- **Work task**
The records that follow are to be repeated exactly, with the pictures removed.

- **Source data**
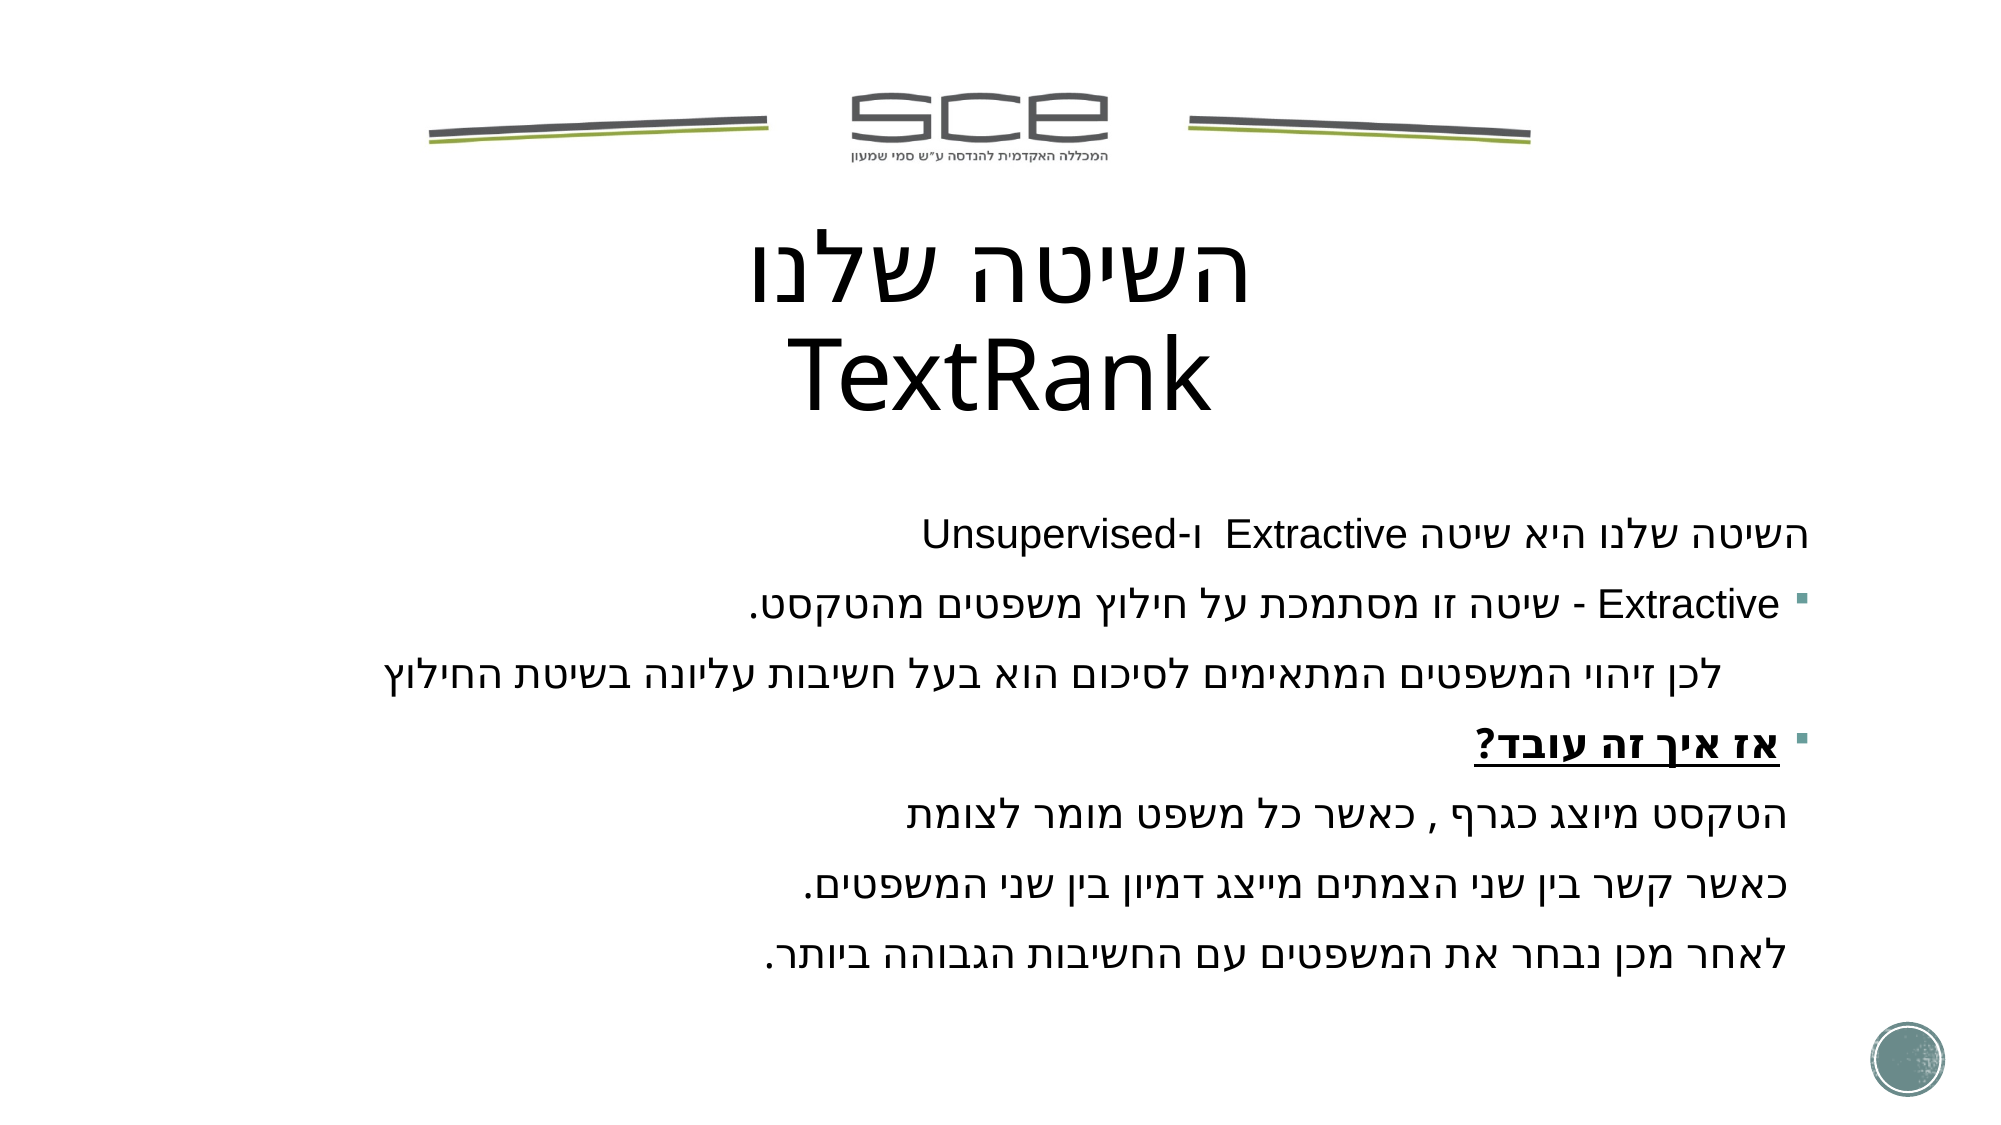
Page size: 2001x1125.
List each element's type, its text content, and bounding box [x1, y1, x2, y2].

picture [354, 0, 1605, 189]
list השיטה שלנו היא שיטה Extractive ו-Unsupervised Extractive - שיטה זו מסתמכת על חילוץ משפטים מהטקסט. לכן זיהוי המשפטים המתאימים לסיכום הוא בעל חשיבות עליונה בשיטת החילוץ אז איך זה עובד? הטקסט מיוצג כגרף , כאשר כל משפט מומר לצומת כאשר קשר בין שני הצמתים מייצג דמיון בין שני המשפטים. לאחר מכן נבחר את המשפטים עם החשיבות הגבוהה ביותר. [74, 505, 1826, 1125]
title השיטה שלנו TextRank [175, 192, 1826, 457]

- **Result of this task**
Page size: 2001x1125.
List each element's type, its text content, and bounding box [x1, y1, x2, y2].

picture [354, 0, 1605, 189]
list השיטה שלנו היא שיטה Extractive ו-Unsupervised Extractive - שיטה זו מסתמכת על חילוץ משפטים מהטקסט. לכן זיהוי המשפטים המתאימים לסיכום הוא בעל חשיבות עליונה בשיטת החילוץ אז איך זה עובד? הטקסט מיוצג כגרף , כאשר כל משפט מומר לצומת כאשר קשר בין שני הצמתים מייצג דמיון בין שני המשפטים. לאחר מכן נבחר את המשפטים עם החשיבות הגבוהה ביותר. [74, 505, 1826, 1125]
title השיטה שלנו TextRank [175, 192, 1826, 457]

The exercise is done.